HOW TO COMPLETE THIS TASK: Reproduce the article on the task force's call for less frequent Pap testing word for word, in full.

EXCERPTED PASSAGE:
Task Force Calls for Reduced Pap Testing

Last week the U.S. Preventive Services Task Force (USPSTF), about which we wrote recently, weighed in with another advisory to cut back on what has long been standard gynecological practice.

As Reuters reported, although Pap smear tests are still the best practice for the prevention of cervical cancer, the USPSTF says that many women needn’t have one every year. The task force recommends the test be given every three years for most women.

Pap tests examine cells from the cervix for cancer or precancerous changes. The same cells can be used for HPV testing.

In proposing changes to its 2003 recommendations, the task force said evidence is still lacking to weigh risks and benefits of tests screening for human papilloma virus (HPV). That stance is opposite of most cancer patient advocates, who support such tests.

But the American Cancer Society agreed with the Feds on the new recommendations.

Routine annual Pap tests appear to present the same problems as the routine prostate-specific antigen (PSA) tests the task force addressed a couple of weeks ago, suggesting it be used only for high-risk men. “If you test every year you find a lot of benign infections that would go away on their own. … You end up overscreening, overmanaging and overtreating women who are not actually at risk of getting cervical cancer,” Philip Castle of the American Society for Clinical Pathology told Reuters.

“Everybody agrees on almost everything: Let’s get rid of regular annual Pap testing, let’s get rid of teenage screenings, let’s screen women who aren’t getting screened,” said Debbie Saslow, the American Cancer Society’s director of breast and gynecologic cancer.

Side effects of overtesting could include vaginal bleeding, pain, infections, risks of pre-term delivery and psychological issues about facing a possible cancer diagnosis.

MATERIAL PROVIDED:
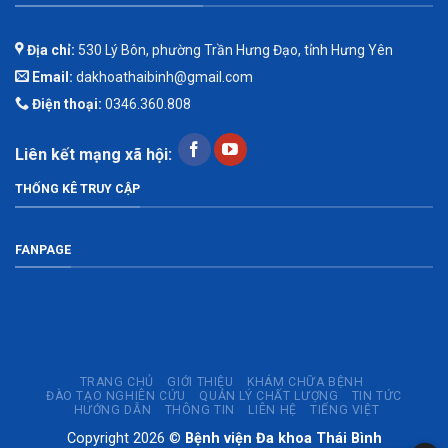
Địa chỉ:
530 Lý Bôn, phường Trần Hưng Đạo, tỉnh Hưng Yên
Email:
dakhoathaibinh@gmail.com
Điện thoại:
0346.360.808
Liên kết mạng xã hội:
THỐNG KÊ TRUY CẬP
FANPAGE
TRANG CHỦ
GIỚI THIỆU
KHÁM CHỮA BỆNH
ĐÀO TẠO NGHIÊN CỨU
QUẢN LÝ CHẤT LƯỢNG
TIN TỨC
HƯỚNG DẪN
THÔNG TIN
LIÊN HỆ
TIẾNG VIỆT
Copyright 2026 ©
Bệnh viện Đa khoa Thái Bình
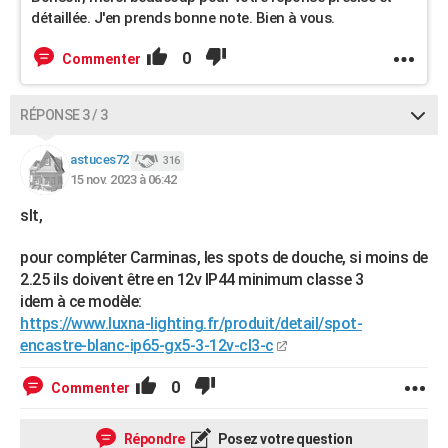
détaillée. J'en prends bonne note. Bien à vous.
0
Commenter
RÉPONSE 3 / 3
astuces72
316
15 nov. 2023 à 06:42
slt,
pour compléter Carminas, les spots de douche, si moins de
2.25 ils doivent être en 12v IP44 minimum classe 3
idem à ce modèle:
https://www.luxna-lighting.fr/produit/detail/spot-
encastre-blanc-ip65-gx5-3-12v-cl3-c
0
Commenter
Répondre
Posez votre question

SOLUTION TO THE EXERCISE:
Task Force Calls for Reduced Pap Testing

Last week the U.S. Preventive Services Task Force (USPSTF), about which we wrote recently, weighed in with another advisory to cut back on what has long been standard gynecological practice.

As Reuters reported, although Pap smear tests are still the best practice for the prevention of cervical cancer, the USPSTF says that many women needn’t have one every year. The task force recommends the test be given every three years for most women.

Pap tests examine cells from the cervix for cancer or precancerous changes. The same cells can be used for HPV testing.

In proposing changes to its 2003 recommendations, the task force said evidence is still lacking to weigh risks and benefits of tests screening for human papilloma virus (HPV). That stance is opposite of most cancer patient advocates, who support such tests.

But the American Cancer Society agreed with the Feds on the new recommendations.

Routine annual Pap tests appear to present the same problems as the routine prostate-specific antigen (PSA) tests the task force addressed a couple of weeks ago, suggesting it be used only for high-risk men. “If you test every year you find a lot of benign infections that would go away on their own. … You end up overscreening, overmanaging and overtreating women who are not actually at risk of getting cervical cancer,” Philip Castle of the American Society for Clinical Pathology told Reuters.

“Everybody agrees on almost everything: Let’s get rid of regular annual Pap testing, let’s get rid of teenage screenings, let’s screen women who aren’t getting screened,” said Debbie Saslow, the American Cancer Society’s director of breast and gynecologic cancer.

Side effects of overtesting could include vaginal bleeding, pain, infections, risks of pre-term delivery and psychological issues about facing a possible cancer diagnosis.